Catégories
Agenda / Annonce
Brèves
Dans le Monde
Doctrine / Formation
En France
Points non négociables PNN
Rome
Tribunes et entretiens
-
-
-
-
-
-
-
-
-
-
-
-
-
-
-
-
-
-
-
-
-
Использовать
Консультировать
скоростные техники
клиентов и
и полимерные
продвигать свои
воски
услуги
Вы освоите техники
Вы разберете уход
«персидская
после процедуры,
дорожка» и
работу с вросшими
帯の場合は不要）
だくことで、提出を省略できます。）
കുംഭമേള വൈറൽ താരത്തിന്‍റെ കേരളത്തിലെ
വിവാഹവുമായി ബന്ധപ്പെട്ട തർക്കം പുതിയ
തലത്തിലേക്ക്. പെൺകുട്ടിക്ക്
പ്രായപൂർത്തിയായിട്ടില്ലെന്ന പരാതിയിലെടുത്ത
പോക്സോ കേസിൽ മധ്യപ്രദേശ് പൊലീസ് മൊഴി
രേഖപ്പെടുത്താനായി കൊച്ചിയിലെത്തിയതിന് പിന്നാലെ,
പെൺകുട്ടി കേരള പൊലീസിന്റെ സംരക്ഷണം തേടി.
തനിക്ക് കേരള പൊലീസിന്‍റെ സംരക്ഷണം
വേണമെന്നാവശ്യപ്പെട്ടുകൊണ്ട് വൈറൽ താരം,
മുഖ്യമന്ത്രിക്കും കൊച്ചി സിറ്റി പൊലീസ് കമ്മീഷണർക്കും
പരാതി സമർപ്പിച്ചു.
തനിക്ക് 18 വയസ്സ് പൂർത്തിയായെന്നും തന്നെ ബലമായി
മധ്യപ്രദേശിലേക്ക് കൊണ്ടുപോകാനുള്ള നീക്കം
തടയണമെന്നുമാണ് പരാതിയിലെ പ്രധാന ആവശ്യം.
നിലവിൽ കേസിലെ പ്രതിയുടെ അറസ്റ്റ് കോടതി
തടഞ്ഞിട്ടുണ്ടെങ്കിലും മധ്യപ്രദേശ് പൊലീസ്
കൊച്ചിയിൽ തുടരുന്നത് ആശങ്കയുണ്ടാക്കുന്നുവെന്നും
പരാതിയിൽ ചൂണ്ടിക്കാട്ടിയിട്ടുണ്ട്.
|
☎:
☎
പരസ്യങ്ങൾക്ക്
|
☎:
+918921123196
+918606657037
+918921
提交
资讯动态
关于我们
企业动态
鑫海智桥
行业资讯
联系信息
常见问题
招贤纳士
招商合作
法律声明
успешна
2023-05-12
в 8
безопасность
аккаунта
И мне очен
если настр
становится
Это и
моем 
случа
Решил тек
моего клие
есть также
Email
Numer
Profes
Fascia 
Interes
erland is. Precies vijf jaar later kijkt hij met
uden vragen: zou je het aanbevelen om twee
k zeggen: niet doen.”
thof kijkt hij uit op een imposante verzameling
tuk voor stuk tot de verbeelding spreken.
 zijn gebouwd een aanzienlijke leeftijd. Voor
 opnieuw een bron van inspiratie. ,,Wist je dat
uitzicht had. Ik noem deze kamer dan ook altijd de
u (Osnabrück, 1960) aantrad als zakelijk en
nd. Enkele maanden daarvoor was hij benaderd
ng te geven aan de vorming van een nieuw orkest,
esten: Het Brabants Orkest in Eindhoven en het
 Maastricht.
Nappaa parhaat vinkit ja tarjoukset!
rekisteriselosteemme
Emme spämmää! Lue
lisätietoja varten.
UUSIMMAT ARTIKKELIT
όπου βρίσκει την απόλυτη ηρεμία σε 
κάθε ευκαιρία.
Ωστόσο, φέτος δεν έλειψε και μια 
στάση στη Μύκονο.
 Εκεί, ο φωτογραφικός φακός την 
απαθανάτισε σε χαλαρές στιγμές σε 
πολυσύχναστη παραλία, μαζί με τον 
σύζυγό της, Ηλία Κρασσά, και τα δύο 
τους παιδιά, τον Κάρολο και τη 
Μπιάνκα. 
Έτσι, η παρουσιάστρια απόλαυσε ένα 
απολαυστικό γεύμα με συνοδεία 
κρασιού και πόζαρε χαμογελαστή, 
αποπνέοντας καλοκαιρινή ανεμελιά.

★ ★ ★ ★ ★

WORK REQUEST: Reproduce every line of the material above verbatim, in its original order.

COMPLETED EXERCISE:
Catégories
Agenda / Annonce
Brèves
Dans le Monde
Doctrine / Formation
En France
Points non négociables PNN
Rome
Tribunes et entretiens
-
-
-
-
-
-
-
-
-
-
-
-
-
-
-
-
-
-
-
-
-
Использовать
Консультировать
скоростные техники
клиентов и
и полимерные
продвигать свои
воски
услуги
Вы освоите техники
Вы разберете уход
«персидская
после процедуры,
дорожка» и
работу с вросшими
帯の場合は不要）
だくことで、提出を省略できます。）
കുംഭമേള വൈറൽ താരത്തിന്‍റെ കേരളത്തിലെ
വിവാഹവുമായി ബന്ധപ്പെട്ട തർക്കം പുതിയ
തലത്തിലേക്ക്. പെൺകുട്ടിക്ക്
പ്രായപൂർത്തിയായിട്ടില്ലെന്ന പരാതിയിലെടുത്ത
പോക്സോ കേസിൽ മധ്യപ്രദേശ് പൊലീസ് മൊഴി
രേഖപ്പെടുത്താനായി കൊച്ചിയിലെത്തിയതിന് പിന്നാലെ,
പെൺകുട്ടി കേരള പൊലീസിന്റെ സംരക്ഷണം തേടി.
തനിക്ക് കേരള പൊലീസിന്‍റെ സംരക്ഷണം
വേണമെന്നാവശ്യപ്പെട്ടുകൊണ്ട് വൈറൽ താരം,
മുഖ്യമന്ത്രിക്കും കൊച്ചി സിറ്റി പൊലീസ് കമ്മീഷണർക്കും
പരാതി സമർപ്പിച്ചു.
തനിക്ക് 18 വയസ്സ് പൂർത്തിയായെന്നും തന്നെ ബലമായി
മധ്യപ്രദേശിലേക്ക് കൊണ്ടുപോകാനുള്ള നീക്കം
തടയണമെന്നുമാണ് പരാതിയിലെ പ്രധാന ആവശ്യം.
നിലവിൽ കേസിലെ പ്രതിയുടെ അറസ്റ്റ് കോടതി
തടഞ്ഞിട്ടുണ്ടെങ്കിലും മധ്യപ്രദേശ് പൊലീസ്
കൊച്ചിയിൽ തുടരുന്നത് ആശങ്കയുണ്ടാക്കുന്നുവെന്നും
പരാതിയിൽ ചൂണ്ടിക്കാട്ടിയിട്ടുണ്ട്.
|
☎:
☎
പരസ്യങ്ങൾക്ക്
|
☎:
+918921123196
+918606657037
+918921
提交
资讯动态
关于我们
企业动态
鑫海智桥
行业资讯
联系信息
常见问题
招贤纳士
招商合作
法律声明
успешна
2023-05-12
в 8
безопасность
аккаунта
И мне очен
если настр
становится
Это и
моем 
случа
Решил тек
моего клие
есть также
Email
Numer
Profes
Fascia 
Interes
erland is. Precies vijf jaar later kijkt hij met
uden vragen: zou je het aanbevelen om twee
k zeggen: niet doen.”
thof kijkt hij uit op een imposante verzameling
tuk voor stuk tot de verbeelding spreken.
 zijn gebouwd een aanzienlijke leeftijd. Voor
 opnieuw een bron van inspiratie. ,,Wist je dat
uitzicht had. Ik noem deze kamer dan ook altijd de
u (Osnabrück, 1960) aantrad als zakelijk en
nd. Enkele maanden daarvoor was hij benaderd
ng te geven aan de vorming van een nieuw orkest,
esten: Het Brabants Orkest in Eindhoven en het
 Maastricht.
Nappaa parhaat vinkit ja tarjoukset!
rekisteriselosteemme
Emme spämmää! Lue
lisätietoja varten.
UUSIMMAT ARTIKKELIT
όπου βρίσκει την απόλυτη ηρεμία σε 
κάθε ευκαιρία.
Ωστόσο, φέτος δεν έλειψε και μια 
στάση στη Μύκονο.
 Εκεί, ο φωτογραφικός φακός την 
απαθανάτισε σε χαλαρές στιγμές σε 
πολυσύχναστη παραλία, μαζί με τον 
σύζυγό της, Ηλία Κρασσά, και τα δύο 
τους παιδιά, τον Κάρολο και τη 
Μπιάνκα. 
Έτσι, η παρουσιάστρια απόλαυσε ένα 
απολαυστικό γεύμα με συνοδεία 
κρασιού και πόζαρε χαμογελαστή, 
αποπνέοντας καλοκαιρινή ανεμελιά.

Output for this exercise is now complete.